Cerrar los ojos ante una imagen que nos asusta o desagrada es un reflejo natural, incluso los cerramos cuando recibimos una mala noticia, es un gesto instintivo, aunque esa noticia que nos conmociona no tenga representación visual alguna delante de nosotros. Porque cerramos los ojos para no ver, me sorprendió esta semana la notica de un niño palestino de nueve años que cerraba los ojos para ver a sus padres y a su hermano gemelo. A los tres los asesinó el ejército israelí, “uno de los más criminales del mundo”, en palabras de una comisión de investigación de la ONU. En la noticia se decía que el niño cerraba sus ojos durante largos espacios de tiempo: decía que no quería que la imagen de sus padres y de su hermano desaparecieran de su mente como lo habían hecho de su vida.

Cuando Konrad Lorenz, uno de los fundadores de la etología, explicaba el salto cualitativo que supuso, en los mecanismos de la violencia y la agresión, disponer de herramientas que fueran, en un cierto sentido, más rápidas que la mente, ponía ante nuestros ojos la imagen de un hombre que, amenazado por otro, tenía tiempo de aplacarlo mediante ruegos, súplicas gestuales y verbales, un hombre que disponía de recursos (por supuesto no siempre ni necesariamente eficaces) para evitar el golpe, para esquivar la muerte, que podía arrodillarse, encogerse, hacerse pequeño, ganar tiempo y, quizá, calmar la cólera de su enemigo. Todo esto cambió cuando ese enemigo tuvo un arma de fuego en sus manos. El tiempo se había acabado. Aquel hombre que podía recibir varios golpes, pero, finalmente, conseguir que su oponente le perdonara la vida, caía muerto de un único y rápido disparo sin que pudiera mediar ceremonia alguna entre suplicante y suplicado. El cerebro y la herramienta habían desacompasado sus tiempos.

Un genocidio es también un cambio cualitativo. Un paso más hacia la barbarie absoluta. La rapidez y eficacia de las armas de los ejércitos actuales es inconmensurable, pero, al mismo tiempo, en una escala mayor, si se trata de un genocidio planificado, transcurre un tiempo lento en el que el pueblo masacrado y una parte de lo que demasiado generosamente se llama “mundo civilizado” imploran humanidad sin encontrar respuesta. “Uno de los ejércitos más criminales del mundo” (descripción de la ONU) dispara a niñas, a ancianos, a enfermos, borra del mapa a familias enteras, pero no en una locura de un momento. Lo hace un día tras otro, una semana tras otra, un mes tras otro. Y contemplan sin perturbarse cómo hay bebés muriendo de hambre, lentamente. ¿Cómo es posible? Ya no es que se hayan desacompasado, desajustado, los tiempos de la conciencia y de la técnica, como explicaba Lorenz, es que no queda nada que podamos llamar conciencia.

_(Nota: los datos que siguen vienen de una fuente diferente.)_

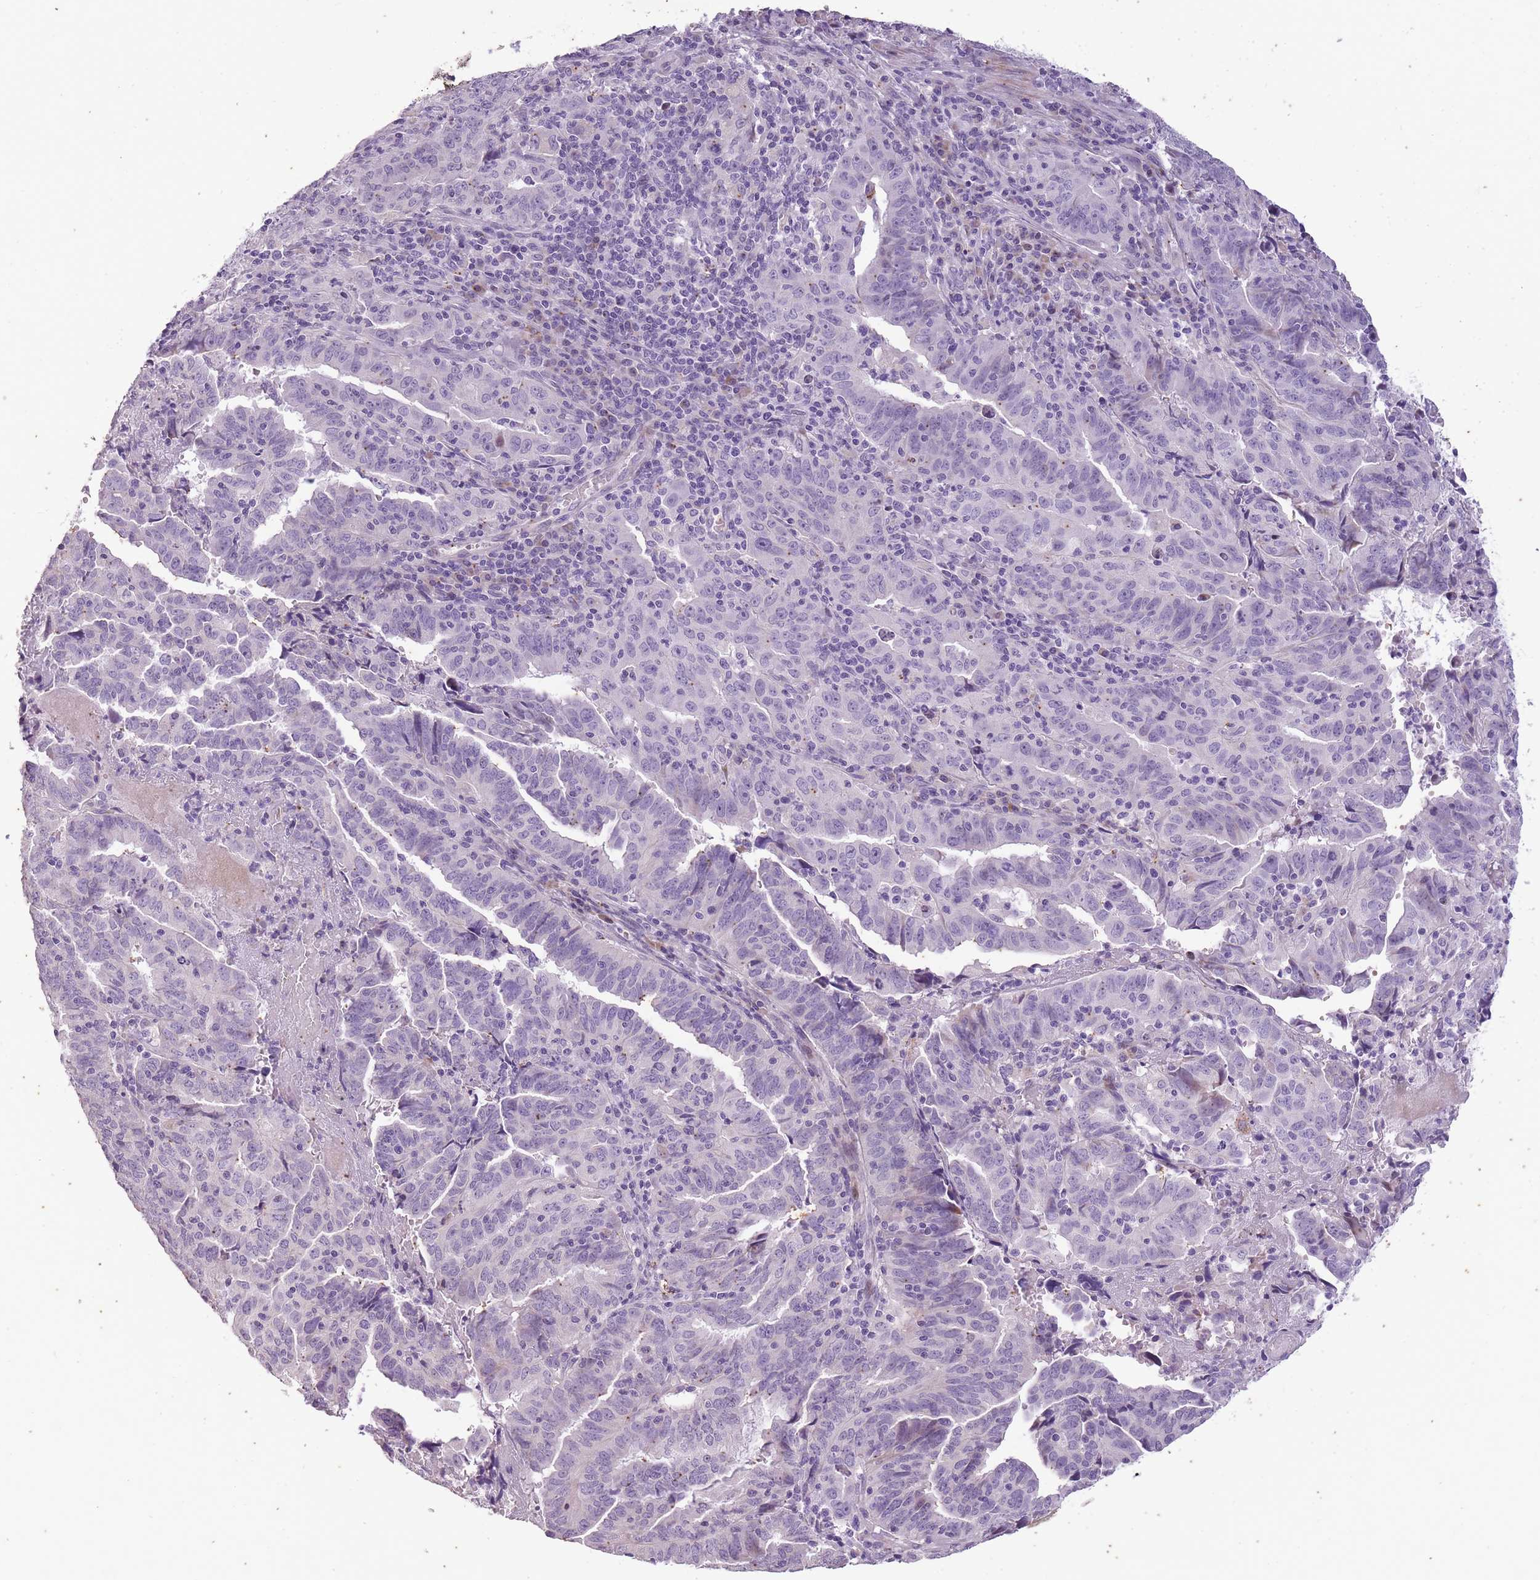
{"staining": {"intensity": "negative", "quantity": "none", "location": "none"}, "tissue": "endometrial cancer", "cell_type": "Tumor cells", "image_type": "cancer", "snomed": [{"axis": "morphology", "description": "Adenocarcinoma, NOS"}, {"axis": "topography", "description": "Endometrium"}], "caption": "This is an immunohistochemistry photomicrograph of adenocarcinoma (endometrial). There is no staining in tumor cells.", "gene": "CNTNAP3", "patient": {"sex": "female", "age": 60}}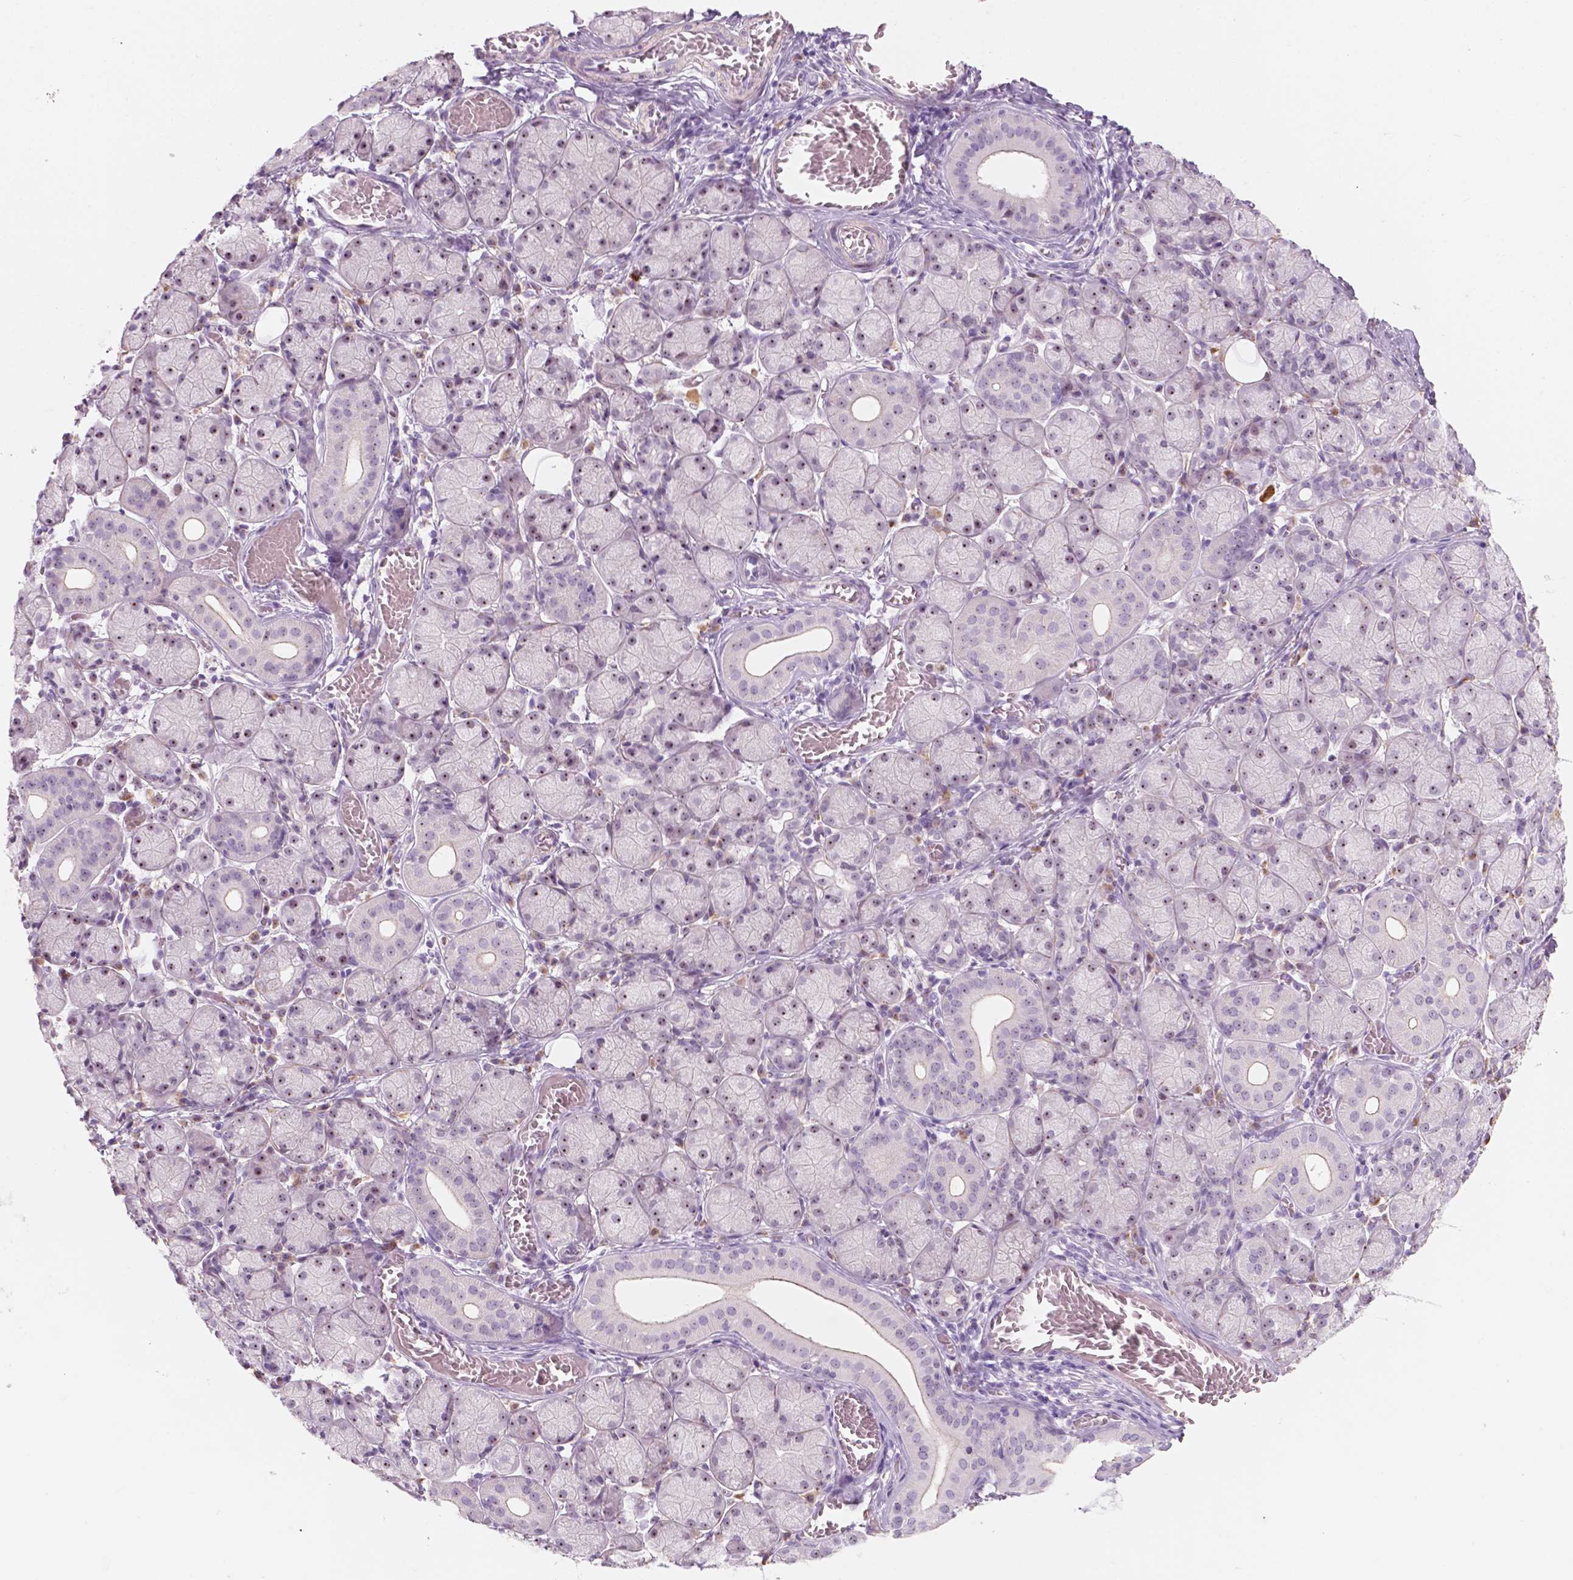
{"staining": {"intensity": "moderate", "quantity": "<25%", "location": "nuclear"}, "tissue": "salivary gland", "cell_type": "Glandular cells", "image_type": "normal", "snomed": [{"axis": "morphology", "description": "Normal tissue, NOS"}, {"axis": "topography", "description": "Salivary gland"}, {"axis": "topography", "description": "Peripheral nerve tissue"}], "caption": "IHC (DAB) staining of unremarkable human salivary gland reveals moderate nuclear protein positivity in approximately <25% of glandular cells. Nuclei are stained in blue.", "gene": "ZNF853", "patient": {"sex": "female", "age": 24}}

Ese niño que cierra los ojos se llama Omar. Ni su gesto, ni el que es un poco su contrario, abrir los ojos y seguir camino dejando atrás lo que más quisimos, son experiencias con las que debiera lidiar un niño. Es verdad que para poder vivir hay, demasiadas veces, que morir un poco. Lo decía en una preciosa canción (Insieme a te no ci sto più) el Franco bueno, el Battiato: “Si muore un po’ per poter vivere”. Pero eso, como cerrar los ojos para atrapar las imágenes de los que ya no están, son, deberían ser, cosas de mayores. Duele en el alma ver por todo lo que está pasando el pueblo de Palestina y muy especialmente sus niñas, sus niños. Los asesinos tienen los ojos bien abiertos y cuando llegue el día, que llegará, en el que no se pueda hablar de Holocausto sin pensar en el Holocausto palestino, no podrán alegar desconocimiento.

Y mientras, aunque algo olvidadas, porque las noticias se acumulan, o porque con el tiempo nos acostumbramos a todo, o simplemente porque ya no sabemos a dónde mirar, cumplimos con naturalidad el tercer año desde que las mujeres de Afganistán, todas, viven con los ojos cerrados, sin derecho a la educación, ni secundaria, ni universitaria. Sólo pueden ir a la escuela hasta los doce años y arriesgando, incluso en esos casos, su vida: a mediados del mes pasado sesenta y cuatro niñas y quince profesoras fueron envenenadas en una escuela del centro de Afganistán, en la provincia de Daikondi; meses antes habían sido envenenadas más de ochenta al norte del país. Los talibanes les han cerrado los ojos, malditos sean también ellos y malditas sean siempre las guerras.